#### [WRITTEN TASK]
Show every line in the data below that contains the word "камерино".

(Dataset entries)
※

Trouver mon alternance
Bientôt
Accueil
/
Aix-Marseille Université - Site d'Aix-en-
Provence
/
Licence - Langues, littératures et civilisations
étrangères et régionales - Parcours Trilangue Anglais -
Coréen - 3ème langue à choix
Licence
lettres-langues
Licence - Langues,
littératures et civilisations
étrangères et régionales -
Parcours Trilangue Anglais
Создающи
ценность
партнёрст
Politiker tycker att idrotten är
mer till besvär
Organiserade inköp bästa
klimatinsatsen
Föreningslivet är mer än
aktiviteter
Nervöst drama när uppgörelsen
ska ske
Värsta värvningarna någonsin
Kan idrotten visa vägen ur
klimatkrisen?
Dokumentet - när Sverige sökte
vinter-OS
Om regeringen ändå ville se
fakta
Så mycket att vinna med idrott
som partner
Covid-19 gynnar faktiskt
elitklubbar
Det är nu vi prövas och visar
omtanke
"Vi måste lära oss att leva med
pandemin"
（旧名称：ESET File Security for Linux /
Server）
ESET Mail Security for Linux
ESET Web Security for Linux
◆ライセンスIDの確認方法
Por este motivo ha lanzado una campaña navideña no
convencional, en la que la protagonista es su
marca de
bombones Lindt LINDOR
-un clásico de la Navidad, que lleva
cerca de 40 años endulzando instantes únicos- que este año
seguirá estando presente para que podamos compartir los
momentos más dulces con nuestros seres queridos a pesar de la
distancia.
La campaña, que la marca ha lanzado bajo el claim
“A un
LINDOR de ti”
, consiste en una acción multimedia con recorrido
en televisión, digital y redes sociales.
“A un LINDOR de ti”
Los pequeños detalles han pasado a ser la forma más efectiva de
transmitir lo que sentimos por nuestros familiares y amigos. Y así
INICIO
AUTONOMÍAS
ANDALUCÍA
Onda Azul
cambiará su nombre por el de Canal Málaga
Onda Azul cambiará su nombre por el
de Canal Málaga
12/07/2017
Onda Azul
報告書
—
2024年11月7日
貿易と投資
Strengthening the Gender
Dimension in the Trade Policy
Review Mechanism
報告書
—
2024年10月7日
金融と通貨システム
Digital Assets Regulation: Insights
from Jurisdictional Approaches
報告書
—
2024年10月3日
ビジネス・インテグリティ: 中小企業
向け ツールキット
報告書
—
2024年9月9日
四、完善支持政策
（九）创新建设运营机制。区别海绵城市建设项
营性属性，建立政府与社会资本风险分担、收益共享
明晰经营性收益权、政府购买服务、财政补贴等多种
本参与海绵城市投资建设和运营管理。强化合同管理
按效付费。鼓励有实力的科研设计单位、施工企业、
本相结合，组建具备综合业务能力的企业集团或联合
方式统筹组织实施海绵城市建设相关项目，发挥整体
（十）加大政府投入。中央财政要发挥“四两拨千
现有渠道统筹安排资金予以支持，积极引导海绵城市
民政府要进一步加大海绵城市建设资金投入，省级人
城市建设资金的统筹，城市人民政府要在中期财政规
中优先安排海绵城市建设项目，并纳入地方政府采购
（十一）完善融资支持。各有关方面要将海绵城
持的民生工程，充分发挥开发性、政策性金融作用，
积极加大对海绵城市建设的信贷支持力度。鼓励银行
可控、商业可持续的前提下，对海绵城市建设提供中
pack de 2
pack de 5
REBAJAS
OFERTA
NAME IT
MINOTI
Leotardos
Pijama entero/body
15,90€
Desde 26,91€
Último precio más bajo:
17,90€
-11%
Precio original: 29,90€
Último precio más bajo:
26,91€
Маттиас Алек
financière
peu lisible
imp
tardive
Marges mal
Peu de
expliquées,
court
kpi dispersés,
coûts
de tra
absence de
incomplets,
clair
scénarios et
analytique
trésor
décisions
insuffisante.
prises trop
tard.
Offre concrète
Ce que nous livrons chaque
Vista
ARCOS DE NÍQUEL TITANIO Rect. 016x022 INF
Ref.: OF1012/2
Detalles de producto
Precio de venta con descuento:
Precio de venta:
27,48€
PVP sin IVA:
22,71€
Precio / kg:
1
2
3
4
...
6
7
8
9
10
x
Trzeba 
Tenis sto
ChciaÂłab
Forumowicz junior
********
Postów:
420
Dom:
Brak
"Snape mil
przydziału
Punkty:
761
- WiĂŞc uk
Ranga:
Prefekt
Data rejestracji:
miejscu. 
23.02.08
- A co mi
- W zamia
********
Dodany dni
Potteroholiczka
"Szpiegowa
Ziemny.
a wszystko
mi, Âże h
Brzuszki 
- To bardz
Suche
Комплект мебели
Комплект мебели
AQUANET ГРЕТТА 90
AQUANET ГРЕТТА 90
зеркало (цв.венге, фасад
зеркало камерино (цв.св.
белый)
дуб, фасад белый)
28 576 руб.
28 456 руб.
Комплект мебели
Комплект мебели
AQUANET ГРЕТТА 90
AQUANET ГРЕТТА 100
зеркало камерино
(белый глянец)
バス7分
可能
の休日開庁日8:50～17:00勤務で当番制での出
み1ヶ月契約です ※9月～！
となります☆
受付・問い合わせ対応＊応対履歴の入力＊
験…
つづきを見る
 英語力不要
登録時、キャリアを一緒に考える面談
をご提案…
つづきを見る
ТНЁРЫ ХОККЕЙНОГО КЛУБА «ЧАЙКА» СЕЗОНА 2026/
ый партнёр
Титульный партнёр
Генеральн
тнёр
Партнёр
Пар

※

#### [OUTPUT FOR THIS EXERCISE]
зеркало камерино (цв.св.
зеркало камерино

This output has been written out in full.